Requirement |
Where the word "Sobre" appears in a line of the entries below, count that line and give the total alone.

>>

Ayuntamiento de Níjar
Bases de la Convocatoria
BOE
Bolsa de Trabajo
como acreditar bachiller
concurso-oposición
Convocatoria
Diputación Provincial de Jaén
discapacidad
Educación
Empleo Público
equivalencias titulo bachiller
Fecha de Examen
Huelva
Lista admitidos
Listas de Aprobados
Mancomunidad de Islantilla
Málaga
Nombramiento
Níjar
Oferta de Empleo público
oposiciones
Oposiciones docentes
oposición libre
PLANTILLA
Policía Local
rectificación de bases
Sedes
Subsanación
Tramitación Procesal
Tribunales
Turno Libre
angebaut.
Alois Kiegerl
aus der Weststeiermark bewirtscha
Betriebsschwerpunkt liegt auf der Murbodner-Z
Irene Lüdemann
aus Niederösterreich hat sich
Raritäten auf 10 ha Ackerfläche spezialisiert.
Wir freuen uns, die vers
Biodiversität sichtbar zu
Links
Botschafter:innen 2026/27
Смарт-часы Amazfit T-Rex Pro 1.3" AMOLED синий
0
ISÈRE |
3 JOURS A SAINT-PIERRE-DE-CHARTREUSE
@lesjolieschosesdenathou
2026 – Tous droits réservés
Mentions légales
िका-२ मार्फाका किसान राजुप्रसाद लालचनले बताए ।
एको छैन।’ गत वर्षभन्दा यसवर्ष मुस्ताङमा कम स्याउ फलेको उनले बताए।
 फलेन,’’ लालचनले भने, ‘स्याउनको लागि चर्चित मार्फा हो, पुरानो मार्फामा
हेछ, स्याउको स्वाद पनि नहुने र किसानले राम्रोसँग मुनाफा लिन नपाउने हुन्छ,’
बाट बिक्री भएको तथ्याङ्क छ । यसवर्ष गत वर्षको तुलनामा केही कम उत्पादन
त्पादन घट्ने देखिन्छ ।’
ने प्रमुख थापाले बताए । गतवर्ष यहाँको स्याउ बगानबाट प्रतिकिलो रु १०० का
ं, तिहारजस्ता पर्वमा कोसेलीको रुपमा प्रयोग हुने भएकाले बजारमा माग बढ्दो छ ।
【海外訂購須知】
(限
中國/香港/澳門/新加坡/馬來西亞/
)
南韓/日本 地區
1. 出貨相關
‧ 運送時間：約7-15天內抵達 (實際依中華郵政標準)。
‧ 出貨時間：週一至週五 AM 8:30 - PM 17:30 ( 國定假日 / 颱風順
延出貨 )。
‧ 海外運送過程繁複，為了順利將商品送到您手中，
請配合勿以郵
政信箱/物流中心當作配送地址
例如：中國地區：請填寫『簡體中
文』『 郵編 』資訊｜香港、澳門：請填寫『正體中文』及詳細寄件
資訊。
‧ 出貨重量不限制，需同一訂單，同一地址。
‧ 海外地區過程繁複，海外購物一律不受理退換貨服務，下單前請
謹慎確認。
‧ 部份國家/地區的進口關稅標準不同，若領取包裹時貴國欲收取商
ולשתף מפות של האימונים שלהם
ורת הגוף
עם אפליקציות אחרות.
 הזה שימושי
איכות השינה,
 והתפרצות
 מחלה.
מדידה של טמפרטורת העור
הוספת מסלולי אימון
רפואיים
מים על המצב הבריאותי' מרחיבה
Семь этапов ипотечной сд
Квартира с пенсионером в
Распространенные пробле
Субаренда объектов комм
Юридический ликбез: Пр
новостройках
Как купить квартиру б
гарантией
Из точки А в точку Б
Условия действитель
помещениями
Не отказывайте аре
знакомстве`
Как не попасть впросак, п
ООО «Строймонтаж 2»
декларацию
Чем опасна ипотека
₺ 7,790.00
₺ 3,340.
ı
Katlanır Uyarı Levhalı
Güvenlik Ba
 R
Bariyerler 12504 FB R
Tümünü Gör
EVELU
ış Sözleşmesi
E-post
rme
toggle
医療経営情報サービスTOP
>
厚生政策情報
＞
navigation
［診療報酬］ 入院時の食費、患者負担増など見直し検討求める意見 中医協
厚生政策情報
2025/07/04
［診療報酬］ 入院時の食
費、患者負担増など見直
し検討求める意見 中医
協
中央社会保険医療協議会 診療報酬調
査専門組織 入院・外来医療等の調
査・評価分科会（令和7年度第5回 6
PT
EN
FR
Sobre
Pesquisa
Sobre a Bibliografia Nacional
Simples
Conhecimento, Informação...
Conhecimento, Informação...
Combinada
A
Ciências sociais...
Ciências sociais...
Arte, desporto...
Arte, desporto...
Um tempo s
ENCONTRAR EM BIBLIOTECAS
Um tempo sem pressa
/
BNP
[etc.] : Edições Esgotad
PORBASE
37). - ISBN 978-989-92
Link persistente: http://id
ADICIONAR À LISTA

<<

Result for this task |
2